La SOCAN demande une déclaration de défaut de déclarer et payer et de violation, ainsi qu'une ordonnance de paiement de redevances (majorées des intérêts), de dommages-intérêts, de dommages-intérêts préétablis et de mesures de réparation accessoires.

 

[10]  L'intimée invoque de nombreux moyens de défense, y compris des délais de prescription. Elle nie que la SOCAN a les droits revendiqués, nie avoir eu connaissance des œuvres exécutées et nie être responsable des paiements puisqu'elle n'exécute pas d'« œuvres » ni n’en autorise l'exécution, affirmant que toute responsabilité incombe aux promoteurs des concerts.

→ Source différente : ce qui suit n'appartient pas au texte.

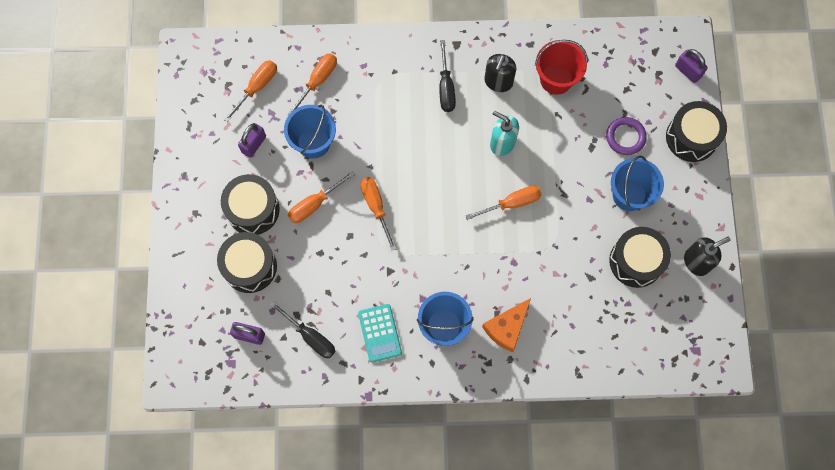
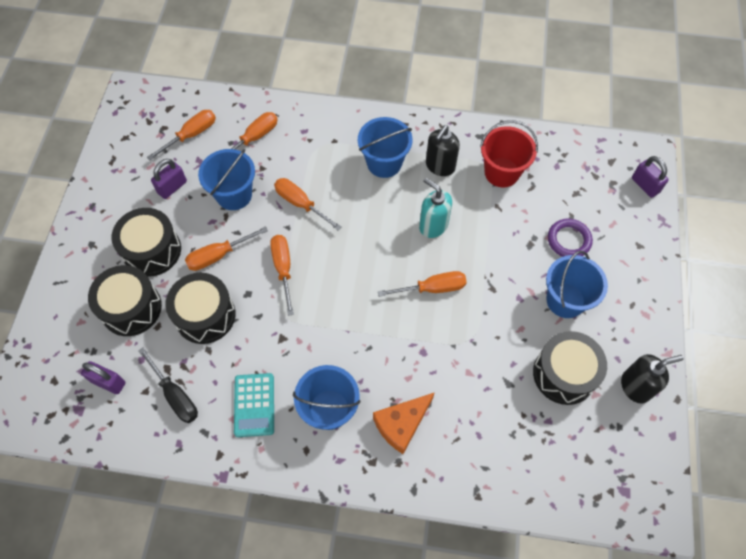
camera: 10 degrees right, 10 degrees down
(377, 141) = (301, 204): none -> orange screwdriver
(446, 87) = (384, 163): black screwdriver -> blue bucket
(691, 137) = (642, 251): black drum -> black drum (205, 315)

Essentiellement, MLSE prétend qu’elle ne fait que louer l'espace pour la tenue des concerts et qu'elle n'a donc pas à obtenir une licence ou à payer des redevances.

 

[11]  D'après les actes de procédure et les documents présentés à la Cour relativement à la présente requête, il semble y avoir trois questions fondamentales dans le présent litige :

1)  Parmi les concerts donnés avant le 16 décembre 2002, y en a-t-il qui sont visés par un délai de prescription?

2)  La SOCAN peut-elle démontrer les éléments requis pour établir la violation du droit d'auteur, y compris, mais sans s'y limiter, la propriété, l'exécution des œuvres en question, l'absence de consentement du propriétaire et l'applicabilité des tarifs au concert?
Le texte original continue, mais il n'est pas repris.